The Harvard Law School Forum on Corporate Governance and Financial Regulation 2018-04-19

Posted by Steven M. Haas and Meghan Garrant, Hunton Andrews Kurth LLP, on Thursday, April 19, 2018
Editor's Note: Steven M. Haas is a partner and Meghan Garrant is an associate at Hunton Andrews Kurth LLP. This post is based on a Hunton Andrews Kurth publication, and is part of the Delaware law series; links to other posts in the series are available hereRelated research from the Program on Corporate Governance includes Independent Directors and Controlling Shareholders, by Lucian Bebchuk and Assaf Hamdani (discussed on the Forum here).

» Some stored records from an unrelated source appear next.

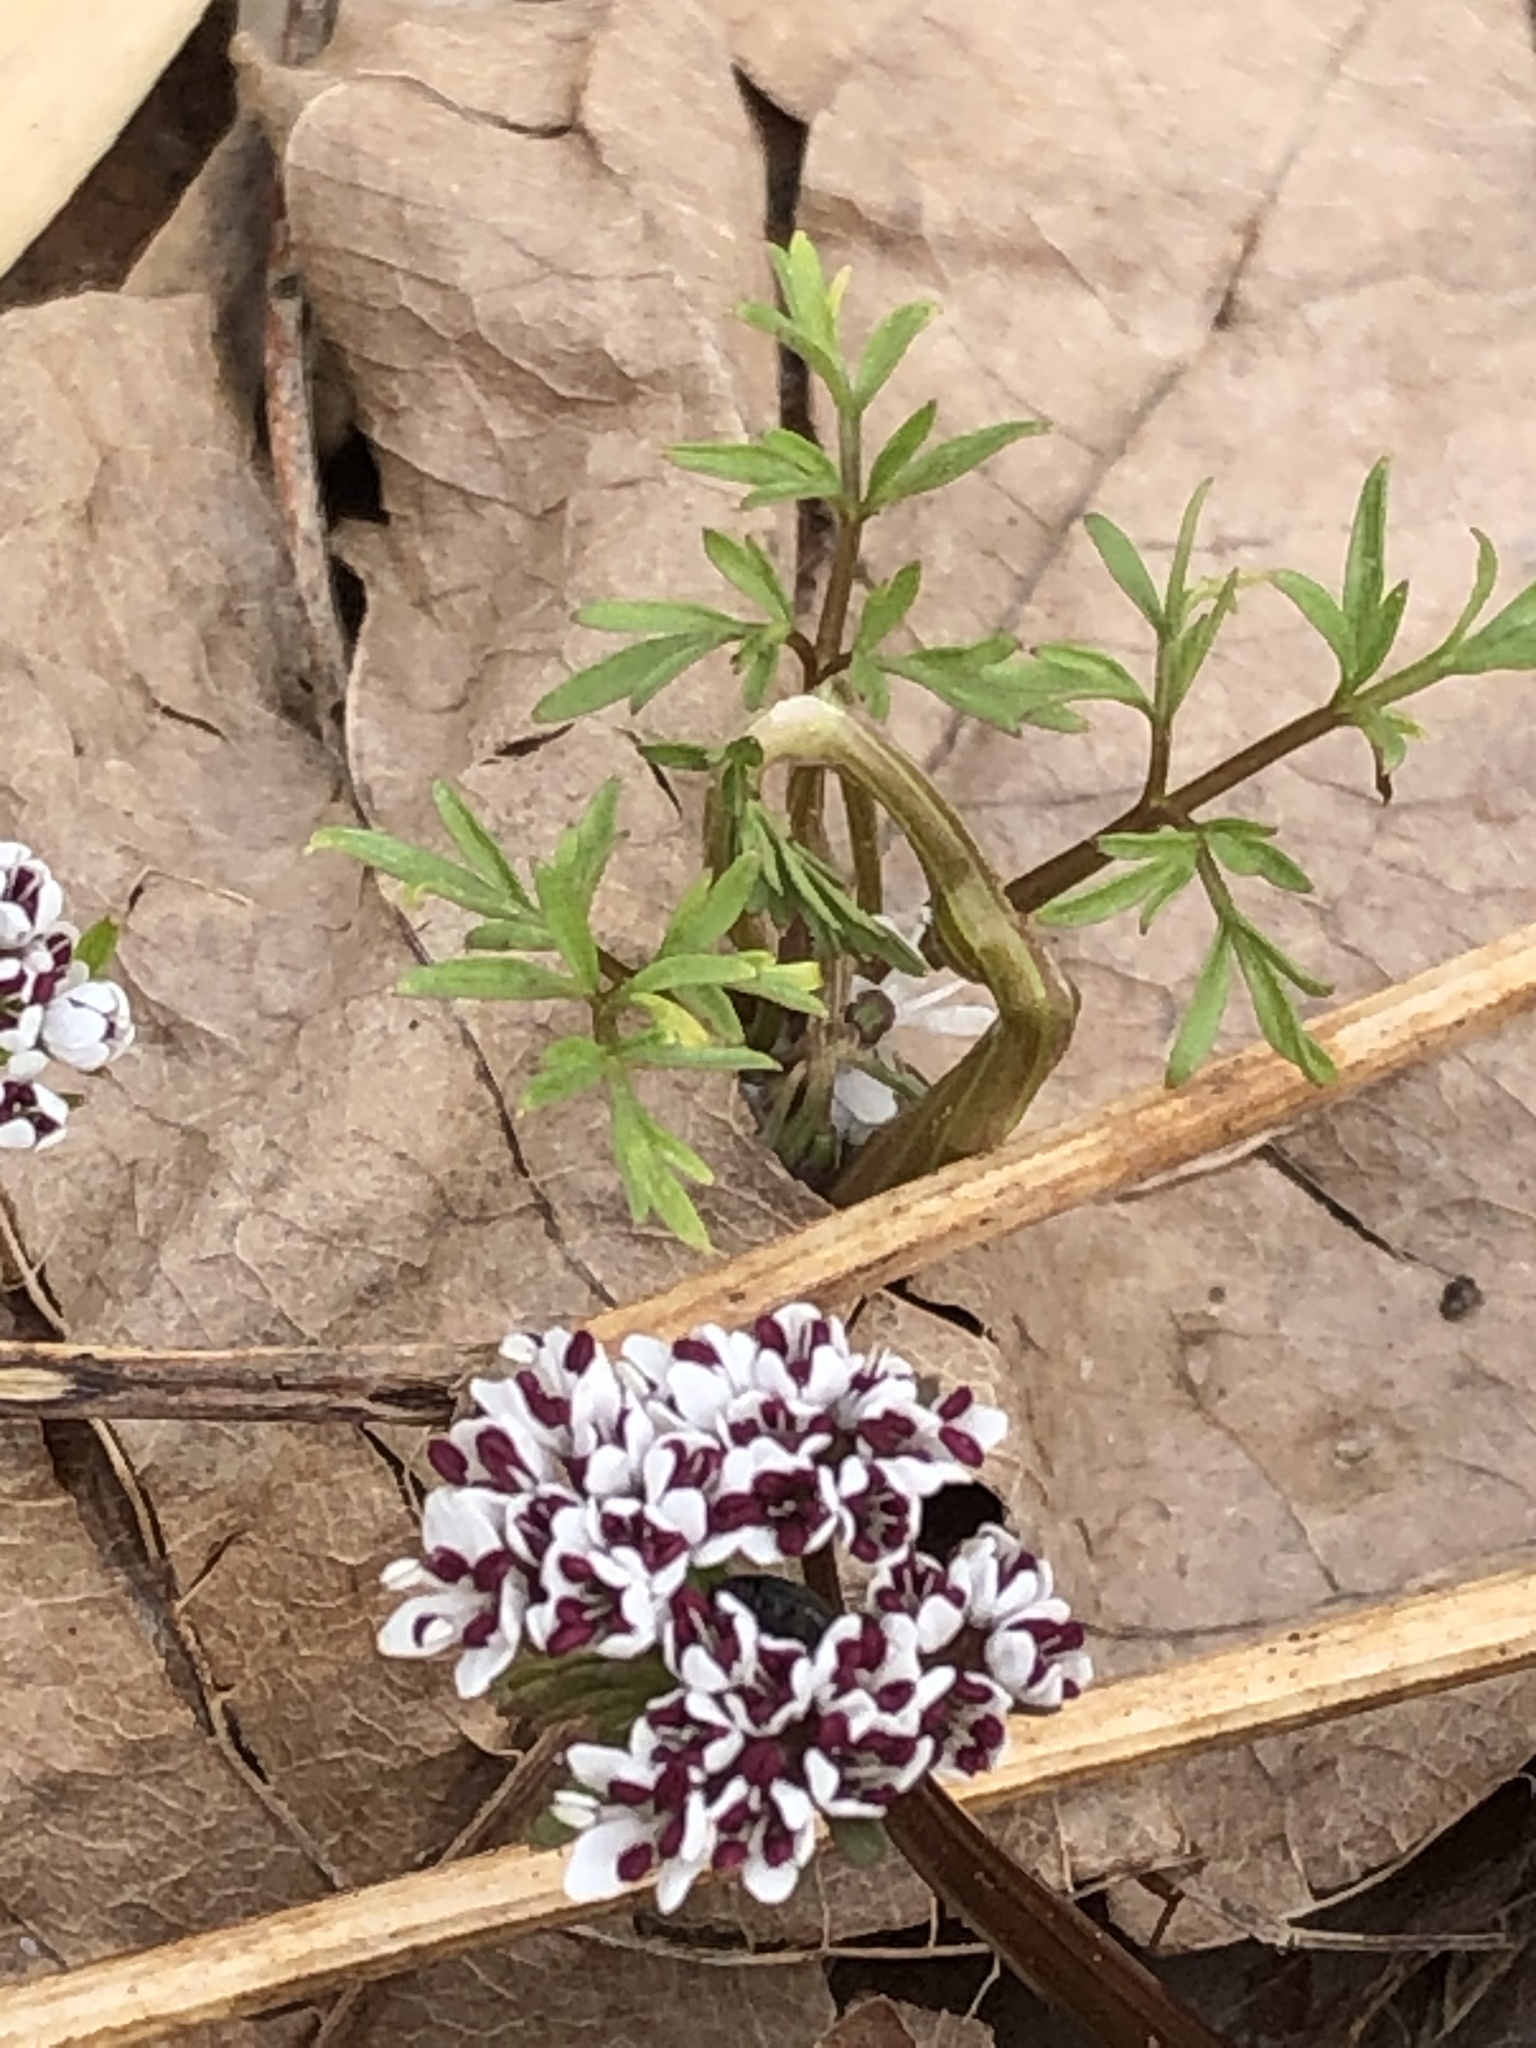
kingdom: Plantae
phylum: Tracheophyta
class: Magnoliopsida
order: Apiales
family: Apiaceae
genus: Erigenia
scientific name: Erigenia bulbosa
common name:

The Delaware Court of Chancery recently held that individual members of Rouse Properties Inc.’s board of directors, who negotiated and approved a merger with the company’s largest stockholder in 2016, were protected under Corwin [1] by the business judgment rule from claims by plaintiff stockholders that the board, allegedly controlled by the stockholder, had breached their fiduciary duties.

Background

In Re Rouse Properties, Inc. Fiduciary Litigation [2] arose out of the 2016 merger between Rouse Properties Inc. (“Rouse”), a Delaware corporation and real estate investment trust, and Brookfield Asset Management, Inc. (“Brookfield”), a Canadian global asset management corporation. In January 2016, Brookfield, owning 33.5% of the outstanding shares of Rouse, made an offer to acquire all of Rouse’s remaining outstanding shares for $17 per share. In response, Rouse formed a special committee of independent directors to negotiate with Brookfield and consider strategic alternatives. The parties ultimately agreed on a price of $18.25 per share and signed a merger agreement, which was subsequently approved by 82.44% of Rouse’s non-Brookfield-affiliated shares.